As the national ‘Choose and Book’ programme is rolled out, GPs should be able to book patients directly into all clinics. The improved efficiency associated with a lower non-attendance rate should help to shorten waiting times further. One of the strengths of the system used in this pilot is that the GP has to select their provisional diagnosis from an option menu and to give the symptoms. The GP's provisional diagnosis was accurate in three-quarters of the patients referred, and 90% of the patients were thought to have been referred appropriately to the colorectal clinic. The symptoms and provisional diagnosis can be used to ensure that: (i) the patient is being sent to the most appropriate clinic; and (ii) patients with worrying symptoms that might represent an underlying cancer can be switched from a routine to an urgent clinic appointment. In a patient with rectal bleeding, the GP was expected to give the provisional diagnosis of haemorrhoids when they thought that was most likely. Where patients' symptoms suggested that they might be better first seen in a gastro-enterology clinic than a colorectal clinic (or vice versa), our system allowed for the patient's appointment to be transferred accordingly. Previous authors have confirmed the advantage of consultants grading referrals to identify possible cancer patients not identified by GPs.5 However, those authors also expressed caution that open access for GPs to hospital appointments could disempower consultants and may overwhelm clinic capacity. There is no evidence to support this in the current study, but it was limited to a single specialty service and a limited group of GPs. Recent work on demand and capacity done by the Modernisation Agency suggests that, fortunately, there is not an infinite demand for out-patient appointments.6 GPs generally handle the responsibility for deciding the urgency of an out-patient referral well, and understand that inappropriate urgent referrals will disadvantage the truly urgent patient. As out-patient waiting lists fall, the divide between urgent and routine waits is shrinking fast.
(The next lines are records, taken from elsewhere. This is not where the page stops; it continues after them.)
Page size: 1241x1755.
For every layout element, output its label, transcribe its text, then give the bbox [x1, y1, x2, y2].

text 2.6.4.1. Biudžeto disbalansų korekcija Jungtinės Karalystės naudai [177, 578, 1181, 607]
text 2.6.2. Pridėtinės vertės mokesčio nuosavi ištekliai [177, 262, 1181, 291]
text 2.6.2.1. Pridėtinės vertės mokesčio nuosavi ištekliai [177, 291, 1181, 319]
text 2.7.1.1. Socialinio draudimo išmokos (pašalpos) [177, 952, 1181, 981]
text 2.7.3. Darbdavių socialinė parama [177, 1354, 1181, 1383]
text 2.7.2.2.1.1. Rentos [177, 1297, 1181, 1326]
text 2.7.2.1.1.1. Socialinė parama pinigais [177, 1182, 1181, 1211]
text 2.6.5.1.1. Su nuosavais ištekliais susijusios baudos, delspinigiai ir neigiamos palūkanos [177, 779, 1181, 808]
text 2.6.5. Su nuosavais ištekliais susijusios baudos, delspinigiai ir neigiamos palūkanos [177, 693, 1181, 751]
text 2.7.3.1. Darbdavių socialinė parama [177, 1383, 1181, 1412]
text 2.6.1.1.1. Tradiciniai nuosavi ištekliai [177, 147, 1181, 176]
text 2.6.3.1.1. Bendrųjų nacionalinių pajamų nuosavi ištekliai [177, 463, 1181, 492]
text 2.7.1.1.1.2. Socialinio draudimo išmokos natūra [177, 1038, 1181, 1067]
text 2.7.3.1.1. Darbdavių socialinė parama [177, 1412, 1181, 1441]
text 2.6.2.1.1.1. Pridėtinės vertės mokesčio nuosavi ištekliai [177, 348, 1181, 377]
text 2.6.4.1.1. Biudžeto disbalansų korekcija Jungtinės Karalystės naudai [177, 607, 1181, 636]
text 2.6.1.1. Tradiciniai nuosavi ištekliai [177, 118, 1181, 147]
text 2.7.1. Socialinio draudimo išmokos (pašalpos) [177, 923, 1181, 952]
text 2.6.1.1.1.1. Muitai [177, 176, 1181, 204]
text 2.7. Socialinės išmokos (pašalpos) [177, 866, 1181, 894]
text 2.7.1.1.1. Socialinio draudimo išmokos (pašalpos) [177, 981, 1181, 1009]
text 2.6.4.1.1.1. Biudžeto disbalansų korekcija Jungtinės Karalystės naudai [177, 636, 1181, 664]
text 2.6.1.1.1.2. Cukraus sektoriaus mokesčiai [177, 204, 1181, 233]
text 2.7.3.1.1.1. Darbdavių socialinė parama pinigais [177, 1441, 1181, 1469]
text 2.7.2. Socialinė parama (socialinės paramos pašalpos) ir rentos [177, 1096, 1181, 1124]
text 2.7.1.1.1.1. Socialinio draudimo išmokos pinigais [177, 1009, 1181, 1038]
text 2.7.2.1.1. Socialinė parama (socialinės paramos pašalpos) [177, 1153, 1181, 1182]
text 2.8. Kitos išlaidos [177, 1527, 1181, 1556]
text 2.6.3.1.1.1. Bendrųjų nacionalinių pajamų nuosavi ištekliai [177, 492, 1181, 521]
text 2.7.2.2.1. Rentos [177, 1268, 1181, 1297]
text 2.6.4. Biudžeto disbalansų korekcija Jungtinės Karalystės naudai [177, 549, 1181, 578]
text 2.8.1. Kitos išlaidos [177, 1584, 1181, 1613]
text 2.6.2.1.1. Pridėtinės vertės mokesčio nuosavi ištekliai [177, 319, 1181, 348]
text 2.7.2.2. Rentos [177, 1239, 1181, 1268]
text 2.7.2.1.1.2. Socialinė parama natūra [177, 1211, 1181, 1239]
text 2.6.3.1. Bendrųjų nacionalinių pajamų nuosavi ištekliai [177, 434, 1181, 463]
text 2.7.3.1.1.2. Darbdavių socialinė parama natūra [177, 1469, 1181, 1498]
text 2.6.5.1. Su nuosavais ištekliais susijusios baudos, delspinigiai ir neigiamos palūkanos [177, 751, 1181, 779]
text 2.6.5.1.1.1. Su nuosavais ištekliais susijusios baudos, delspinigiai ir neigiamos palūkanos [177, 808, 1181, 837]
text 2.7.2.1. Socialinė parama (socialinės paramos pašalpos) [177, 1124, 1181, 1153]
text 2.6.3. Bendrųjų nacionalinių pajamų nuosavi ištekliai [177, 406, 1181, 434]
In our unit, most routine patients are now being seen within 6 weeks and the national electronic booking programme, Connecting for Health,7 is being rolled out in all specialties.
Conclusions
This study shows that electronic referral to surgical out-patient clinics can work in practice and can improve the efficiency of the service by reducing non-attendance rates as well as providing patient choice. Following the success of this pilot, we are now going forward as an ‘early adopter’ in the national electronic booking service for out-patient appointments.